──────── Records provided ────────

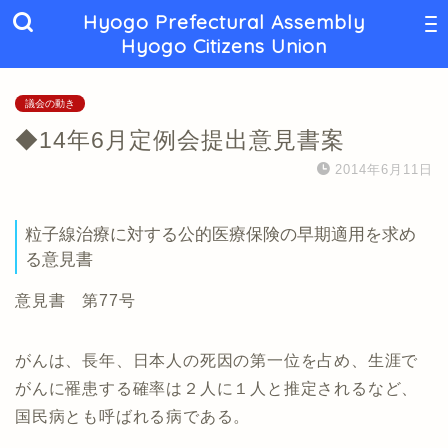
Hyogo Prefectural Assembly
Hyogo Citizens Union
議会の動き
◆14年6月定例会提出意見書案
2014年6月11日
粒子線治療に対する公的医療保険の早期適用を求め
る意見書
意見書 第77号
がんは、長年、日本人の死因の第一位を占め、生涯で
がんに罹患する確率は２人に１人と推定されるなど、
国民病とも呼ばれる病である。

────────
──────── Records provided ────────

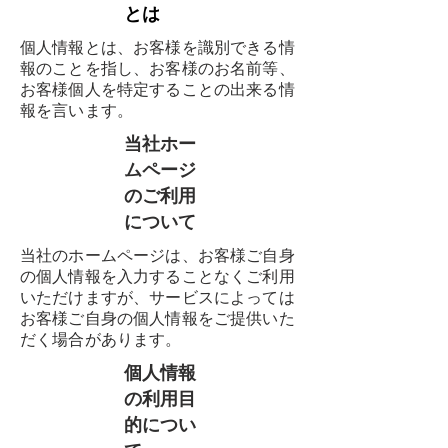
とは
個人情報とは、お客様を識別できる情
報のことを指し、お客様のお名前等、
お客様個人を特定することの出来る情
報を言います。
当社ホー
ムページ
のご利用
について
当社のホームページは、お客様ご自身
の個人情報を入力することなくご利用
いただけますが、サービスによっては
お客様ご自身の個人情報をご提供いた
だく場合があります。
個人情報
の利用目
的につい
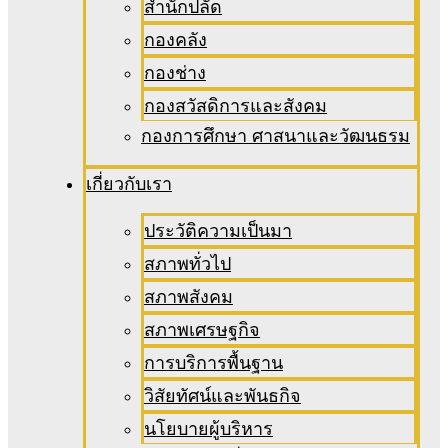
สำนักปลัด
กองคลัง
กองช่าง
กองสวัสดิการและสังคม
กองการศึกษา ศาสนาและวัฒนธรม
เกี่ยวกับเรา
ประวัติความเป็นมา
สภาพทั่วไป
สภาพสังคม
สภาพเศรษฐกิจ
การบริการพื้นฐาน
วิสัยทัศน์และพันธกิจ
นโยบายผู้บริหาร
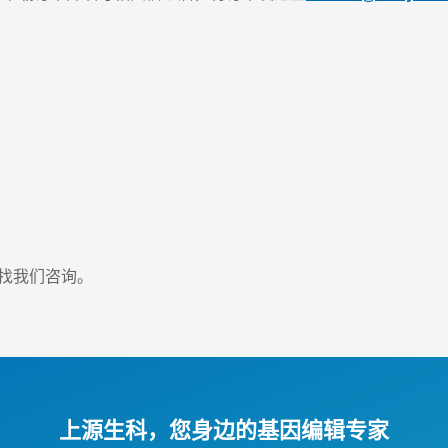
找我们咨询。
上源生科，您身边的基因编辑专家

────────

### Exercise goal:
Transcribe the lines of the records above from the line containing "Hyogo Prefectural Assembly" through the line containing "国民病とも呼ばれる病である。", including both of those lines.

### Answer below:
Hyogo Prefectural Assembly
Hyogo Citizens Union
議会の動き
◆14年6月定例会提出意見書案
2014年6月11日
粒子線治療に対する公的医療保険の早期適用を求め
る意見書
意見書 第77号
がんは、長年、日本人の死因の第一位を占め、生涯で
がんに罹患する確率は２人に１人と推定されるなど、
国民病とも呼ばれる病である。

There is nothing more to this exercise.